Work order
Once the line with "[200,827,283,841] saya panggil" is found in the data, output it and each following line exactly, up to and including the line with "[863,759,913,778] 제시한 ->", and nothing before or after.

________________________________________

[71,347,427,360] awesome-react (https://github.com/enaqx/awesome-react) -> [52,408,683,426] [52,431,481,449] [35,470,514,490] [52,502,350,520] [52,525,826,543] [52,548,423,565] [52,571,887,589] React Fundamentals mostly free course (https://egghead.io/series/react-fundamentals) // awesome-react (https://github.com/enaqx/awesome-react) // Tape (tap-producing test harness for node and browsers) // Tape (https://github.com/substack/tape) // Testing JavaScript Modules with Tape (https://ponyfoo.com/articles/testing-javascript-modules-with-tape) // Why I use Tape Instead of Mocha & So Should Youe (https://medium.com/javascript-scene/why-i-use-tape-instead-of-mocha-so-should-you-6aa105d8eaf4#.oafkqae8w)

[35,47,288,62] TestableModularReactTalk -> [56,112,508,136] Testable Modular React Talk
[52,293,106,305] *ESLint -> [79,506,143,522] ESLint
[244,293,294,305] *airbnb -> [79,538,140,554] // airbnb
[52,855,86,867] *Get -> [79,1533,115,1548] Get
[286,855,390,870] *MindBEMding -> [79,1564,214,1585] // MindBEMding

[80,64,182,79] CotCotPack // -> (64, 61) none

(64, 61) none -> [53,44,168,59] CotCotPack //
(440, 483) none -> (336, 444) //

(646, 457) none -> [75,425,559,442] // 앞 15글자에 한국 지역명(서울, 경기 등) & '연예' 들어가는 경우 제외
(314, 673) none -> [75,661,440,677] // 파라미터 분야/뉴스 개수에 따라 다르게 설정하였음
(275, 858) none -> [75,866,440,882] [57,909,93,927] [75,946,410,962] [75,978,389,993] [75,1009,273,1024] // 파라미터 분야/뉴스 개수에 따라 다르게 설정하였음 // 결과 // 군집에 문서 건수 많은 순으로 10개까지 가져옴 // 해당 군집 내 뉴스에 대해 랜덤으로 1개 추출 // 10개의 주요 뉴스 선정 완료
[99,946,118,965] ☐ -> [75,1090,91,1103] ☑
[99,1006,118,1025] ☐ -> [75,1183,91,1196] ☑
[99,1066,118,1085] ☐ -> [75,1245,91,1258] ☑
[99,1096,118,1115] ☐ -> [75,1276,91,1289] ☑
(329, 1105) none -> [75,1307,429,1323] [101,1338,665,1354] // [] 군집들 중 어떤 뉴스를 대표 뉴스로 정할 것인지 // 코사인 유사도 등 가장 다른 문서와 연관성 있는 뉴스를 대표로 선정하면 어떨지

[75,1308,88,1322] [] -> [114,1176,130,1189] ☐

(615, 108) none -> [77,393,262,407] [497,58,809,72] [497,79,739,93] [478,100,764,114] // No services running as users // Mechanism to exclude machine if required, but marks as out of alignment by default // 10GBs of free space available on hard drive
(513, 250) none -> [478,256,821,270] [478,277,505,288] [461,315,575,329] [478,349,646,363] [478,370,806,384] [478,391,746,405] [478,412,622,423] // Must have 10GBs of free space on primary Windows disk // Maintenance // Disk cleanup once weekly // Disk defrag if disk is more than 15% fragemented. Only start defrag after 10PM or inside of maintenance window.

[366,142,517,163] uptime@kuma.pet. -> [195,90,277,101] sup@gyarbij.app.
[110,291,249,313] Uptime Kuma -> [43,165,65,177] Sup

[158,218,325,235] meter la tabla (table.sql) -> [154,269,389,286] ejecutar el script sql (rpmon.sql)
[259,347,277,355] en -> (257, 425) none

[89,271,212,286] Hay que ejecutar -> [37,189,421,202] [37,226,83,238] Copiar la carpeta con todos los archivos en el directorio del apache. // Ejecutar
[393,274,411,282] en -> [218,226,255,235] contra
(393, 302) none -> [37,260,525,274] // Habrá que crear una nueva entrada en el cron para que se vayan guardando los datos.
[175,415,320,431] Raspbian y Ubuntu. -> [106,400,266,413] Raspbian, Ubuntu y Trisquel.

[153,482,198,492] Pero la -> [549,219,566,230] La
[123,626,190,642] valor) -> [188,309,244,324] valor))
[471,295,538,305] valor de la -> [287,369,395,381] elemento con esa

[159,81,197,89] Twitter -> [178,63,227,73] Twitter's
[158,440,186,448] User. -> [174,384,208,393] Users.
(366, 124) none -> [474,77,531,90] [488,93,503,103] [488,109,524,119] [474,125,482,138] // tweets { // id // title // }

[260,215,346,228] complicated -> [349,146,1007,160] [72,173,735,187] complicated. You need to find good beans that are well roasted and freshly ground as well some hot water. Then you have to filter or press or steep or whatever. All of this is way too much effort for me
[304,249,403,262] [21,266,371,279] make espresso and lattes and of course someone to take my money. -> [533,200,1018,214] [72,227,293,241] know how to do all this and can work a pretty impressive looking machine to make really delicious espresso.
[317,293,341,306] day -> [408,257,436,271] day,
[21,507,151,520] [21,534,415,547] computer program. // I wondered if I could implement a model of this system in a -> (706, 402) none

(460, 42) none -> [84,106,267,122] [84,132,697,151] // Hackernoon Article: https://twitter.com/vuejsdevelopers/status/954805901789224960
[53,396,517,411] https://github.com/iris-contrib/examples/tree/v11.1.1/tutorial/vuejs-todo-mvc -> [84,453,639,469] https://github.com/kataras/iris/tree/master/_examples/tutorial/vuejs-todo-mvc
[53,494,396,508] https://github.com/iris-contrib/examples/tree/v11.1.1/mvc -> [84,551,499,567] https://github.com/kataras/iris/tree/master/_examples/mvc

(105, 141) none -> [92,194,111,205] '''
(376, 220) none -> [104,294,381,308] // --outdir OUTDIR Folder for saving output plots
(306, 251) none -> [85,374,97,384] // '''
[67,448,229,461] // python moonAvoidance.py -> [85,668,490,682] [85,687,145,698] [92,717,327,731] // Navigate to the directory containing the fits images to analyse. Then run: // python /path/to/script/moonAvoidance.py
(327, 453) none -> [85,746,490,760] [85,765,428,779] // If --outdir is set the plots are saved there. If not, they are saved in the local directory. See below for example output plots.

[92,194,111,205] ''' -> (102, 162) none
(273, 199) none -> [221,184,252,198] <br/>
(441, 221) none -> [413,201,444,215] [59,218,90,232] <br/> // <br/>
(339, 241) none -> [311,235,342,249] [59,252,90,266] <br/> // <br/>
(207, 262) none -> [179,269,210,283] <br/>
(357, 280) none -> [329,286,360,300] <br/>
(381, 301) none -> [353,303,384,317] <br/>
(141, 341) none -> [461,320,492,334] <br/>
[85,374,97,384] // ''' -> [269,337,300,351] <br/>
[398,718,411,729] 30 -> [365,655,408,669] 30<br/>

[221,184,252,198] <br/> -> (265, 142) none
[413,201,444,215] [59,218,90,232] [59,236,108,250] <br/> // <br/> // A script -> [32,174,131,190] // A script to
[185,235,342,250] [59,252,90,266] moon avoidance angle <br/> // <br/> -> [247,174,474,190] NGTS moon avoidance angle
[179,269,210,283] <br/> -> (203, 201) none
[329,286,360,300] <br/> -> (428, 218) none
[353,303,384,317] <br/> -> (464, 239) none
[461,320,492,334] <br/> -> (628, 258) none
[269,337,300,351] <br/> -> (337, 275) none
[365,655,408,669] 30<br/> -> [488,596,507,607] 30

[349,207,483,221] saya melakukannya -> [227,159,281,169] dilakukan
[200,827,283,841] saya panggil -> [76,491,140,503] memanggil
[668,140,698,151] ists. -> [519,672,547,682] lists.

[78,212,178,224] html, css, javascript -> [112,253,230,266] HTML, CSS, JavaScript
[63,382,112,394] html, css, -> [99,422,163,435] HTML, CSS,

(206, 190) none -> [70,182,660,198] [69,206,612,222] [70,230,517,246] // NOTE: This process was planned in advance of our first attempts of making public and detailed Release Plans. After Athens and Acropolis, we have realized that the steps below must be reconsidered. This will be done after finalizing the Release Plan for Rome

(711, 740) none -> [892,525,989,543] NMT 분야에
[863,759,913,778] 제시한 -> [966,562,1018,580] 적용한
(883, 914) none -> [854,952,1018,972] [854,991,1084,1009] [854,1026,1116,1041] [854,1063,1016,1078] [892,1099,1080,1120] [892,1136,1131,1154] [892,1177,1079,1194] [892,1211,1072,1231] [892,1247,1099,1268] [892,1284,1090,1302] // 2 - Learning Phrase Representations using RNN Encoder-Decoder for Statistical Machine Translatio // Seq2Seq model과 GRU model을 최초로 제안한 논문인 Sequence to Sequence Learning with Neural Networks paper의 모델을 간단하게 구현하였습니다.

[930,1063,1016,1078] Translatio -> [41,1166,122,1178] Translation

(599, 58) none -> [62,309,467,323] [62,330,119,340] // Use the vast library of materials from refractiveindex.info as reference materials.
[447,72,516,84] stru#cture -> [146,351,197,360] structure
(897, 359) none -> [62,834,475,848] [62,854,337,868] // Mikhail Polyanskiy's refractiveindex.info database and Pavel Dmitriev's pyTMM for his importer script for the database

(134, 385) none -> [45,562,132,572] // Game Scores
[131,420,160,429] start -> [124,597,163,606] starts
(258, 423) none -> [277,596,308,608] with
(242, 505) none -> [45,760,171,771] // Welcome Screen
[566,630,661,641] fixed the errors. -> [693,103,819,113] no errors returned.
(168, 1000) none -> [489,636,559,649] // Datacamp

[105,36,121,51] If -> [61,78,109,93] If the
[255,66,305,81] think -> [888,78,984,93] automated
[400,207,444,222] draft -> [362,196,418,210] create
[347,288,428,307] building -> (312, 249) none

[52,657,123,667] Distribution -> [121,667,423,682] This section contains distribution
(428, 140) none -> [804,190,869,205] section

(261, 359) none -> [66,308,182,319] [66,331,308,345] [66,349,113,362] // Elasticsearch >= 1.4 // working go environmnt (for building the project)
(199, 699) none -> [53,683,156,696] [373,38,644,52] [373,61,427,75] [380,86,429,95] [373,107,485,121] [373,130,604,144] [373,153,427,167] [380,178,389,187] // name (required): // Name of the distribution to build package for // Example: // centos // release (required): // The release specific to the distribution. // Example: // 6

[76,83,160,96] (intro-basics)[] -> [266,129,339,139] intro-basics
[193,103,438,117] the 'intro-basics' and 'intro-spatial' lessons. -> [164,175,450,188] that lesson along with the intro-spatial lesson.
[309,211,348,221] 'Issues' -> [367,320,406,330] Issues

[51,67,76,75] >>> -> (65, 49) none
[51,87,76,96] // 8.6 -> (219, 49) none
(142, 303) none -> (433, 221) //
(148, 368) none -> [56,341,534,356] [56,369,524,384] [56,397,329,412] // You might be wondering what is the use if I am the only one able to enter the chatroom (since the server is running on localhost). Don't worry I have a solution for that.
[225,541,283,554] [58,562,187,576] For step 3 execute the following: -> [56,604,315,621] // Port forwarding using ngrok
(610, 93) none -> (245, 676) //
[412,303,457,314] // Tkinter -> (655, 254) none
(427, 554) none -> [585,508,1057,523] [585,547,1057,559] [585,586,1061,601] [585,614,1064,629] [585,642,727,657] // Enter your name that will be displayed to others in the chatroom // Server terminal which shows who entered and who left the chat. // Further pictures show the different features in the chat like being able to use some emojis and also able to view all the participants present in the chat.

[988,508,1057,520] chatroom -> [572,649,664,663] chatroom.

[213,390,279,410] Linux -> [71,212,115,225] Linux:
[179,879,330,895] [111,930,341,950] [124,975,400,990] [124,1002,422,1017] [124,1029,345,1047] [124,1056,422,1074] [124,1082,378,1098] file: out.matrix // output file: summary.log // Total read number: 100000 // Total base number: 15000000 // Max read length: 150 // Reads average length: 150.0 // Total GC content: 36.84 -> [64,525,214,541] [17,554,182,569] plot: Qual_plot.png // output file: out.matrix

________________________________________

Answer below
[200,827,283,841] saya panggil -> [76,491,140,503] memanggil
[668,140,698,151] ists. -> [519,672,547,682] lists.

[78,212,178,224] html, css, javascript -> [112,253,230,266] HTML, CSS, JavaScript
[63,382,112,394] html, css, -> [99,422,163,435] HTML, CSS,

(206, 190) none -> [70,182,660,198] [69,206,612,222] [70,230,517,246] // NOTE: This process was planned in advance of our first attempts of making public and detailed Release Plans. After Athens and Acropolis, we have realized that the steps below must be reconsidered. This will be done after finalizing the Release Plan for Rome

(711, 740) none -> [892,525,989,543] NMT 분야에
[863,759,913,778] 제시한 -> [966,562,1018,580] 적용한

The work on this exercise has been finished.